Pregnant with her third child, she remembers sitting in her car outside Sainsbury’s, head on the steering wheel, steeling herself to go in. People were coming up to her and rubbing her back in sympathy. It was that bad, and she cringed as she recalled:
“By changing the set and the name, it had gone from feeling like me. I’m quite a tomboy, and in my masculine energy, this pink set with my name in lights wasn’t me. I couldn’t interview [these people] in the way that I wanted to.”
What she took from it was the importance of owning your voice and trusting that when you say ‘that’s not really me’, people will respect you more, not less, for having the strength to say what you really feel.
She later proved to herself that she can interview people through her podcast, ‘Begin Again’, which has been a genuine hit. The failed chat show was, she says, the beginning of learning to trust herself. Her advice to the room was simple: other people often bring their own agendas, insecurities, and projections to your conversations and your business. Don’t let them! Speak your voice and speak your truth.
Trust the voice on the edge of the bed
Since her brain tumour operation, Davina has developed a much clearer relationship with her own intuitive voice. This is something she believes every entrepreneur already has, but habitually drowns out.
“No one knows you better than you,” she said. “You know that feeling when you go to somebody and say, ‘Should I employ this person in my business?’ They give you an answer, and you think, that’s not quite what I was looking for; let me ask someone else. You didn’t need to ask either of those people, because you know.”
Her practice is simple: when a big decision looms, she finds somewhere quiet - usually the edge of her bed in the morning - takes a few breaths, asks herself the question, and listens. Her mind, she admits, is rarely quiet enough to do this during the day. But in that early-morning stillness, she finds the answer arrives immediately. It is, she says, the most useful thing the operation gave her.
Are you terrified, or just excited?
For most of her career, Davina operated in a state she described as pure terror: dry mouth, racing heart, convinced she might not survive the next live broadcast. Then someone offered her a reframe that changed everything. She said:
“Are you terrified, or are you just excited? It feels the same - tell yourself you’re excited. And I thought… oh! I’ve been telling myself I’m terrified all this time. And actually, I’m just having the best time of my life.”
She also spoke candidly about the power of owning failure openly. Ego tells you to hide your mistakes. But in her experience, telling people what went wrong, in her case the chat show, the agent who told her workout DVDs were ‘naff’ before they became the best-selling DVDs in the country, earned far more respect than she expected. Investors, she pointed out, are more likely to back someone who failed, learned, and returned than someone who claims a spotless record.
Keep walking
Davina closed with a message that felt written for the room, and for anyone who has ever wondered whether to keep going.

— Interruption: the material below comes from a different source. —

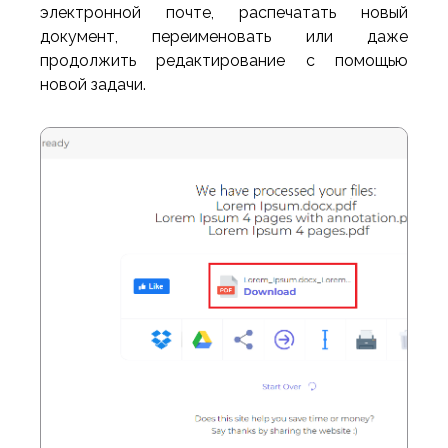
электронной почте, распечатать новый
документ, переименовать или даже
продолжить редактирование с помощью
новой задачи.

“It doesn’t matter what you’ve achieved. Did you have a go? Did you try? That’s what you’re all doing here. Keep going. No is a yes that hasn’t happened yet. And at the end of your life, you will be so proud.”

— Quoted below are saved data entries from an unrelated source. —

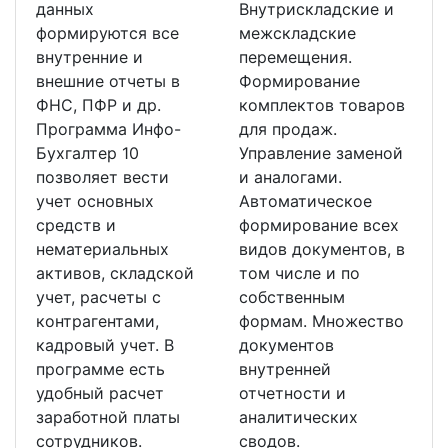
данных
Внутрискладские и
формируются все
межскладские
внутренние и
перемещения.
внешние отчеты в
Формирование
ФНС, ПФР и др.
комплектов товаров
Программа Инфо-
для продаж.
Бухгалтер 10
Управление заменой
позволяет вести
и аналогами.
учет основных
Автоматическое
средств и
формирование всех
нематериальных
видов документов, в
активов, складской
том числе и по
учет, расчеты с
собственным
контрагентами,
формам. Множество
кадровый учет. В
документов
программе есть
внутренней
удобный расчет
отчетности и
заработной платы
аналитических
сотрудников.
сводов.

Key takeaways from Davina McCall:
Build your Calamity CV.
Qualifications matter less than what you’ve survived. Run towards the problem; it will make you more capable and prepare you for the next one.A no is a yes that hasn’t happened yet.
Be as persistent and unavoidable as a mosquito. Don’t give up at the first hurdle, or the fifth.Know yourself.
If a decision doesn’t feel like you, say so, because people respect you more for it, not less.Trust your inner voice.
No one knows your business better than you do. Find the quiet, ask the question, and listen.Reframe fear as excitement.
The physical sensation is identical, but the label is everything. You’re not terrified. You’re ready.Own your failures out loud.
Sharing what went wrong and what you learned earns more respect than hiding it.Say it until it’s true.
Manifesting is simply keeping yourself walking towards a goal by articulating it. Say it and keep going.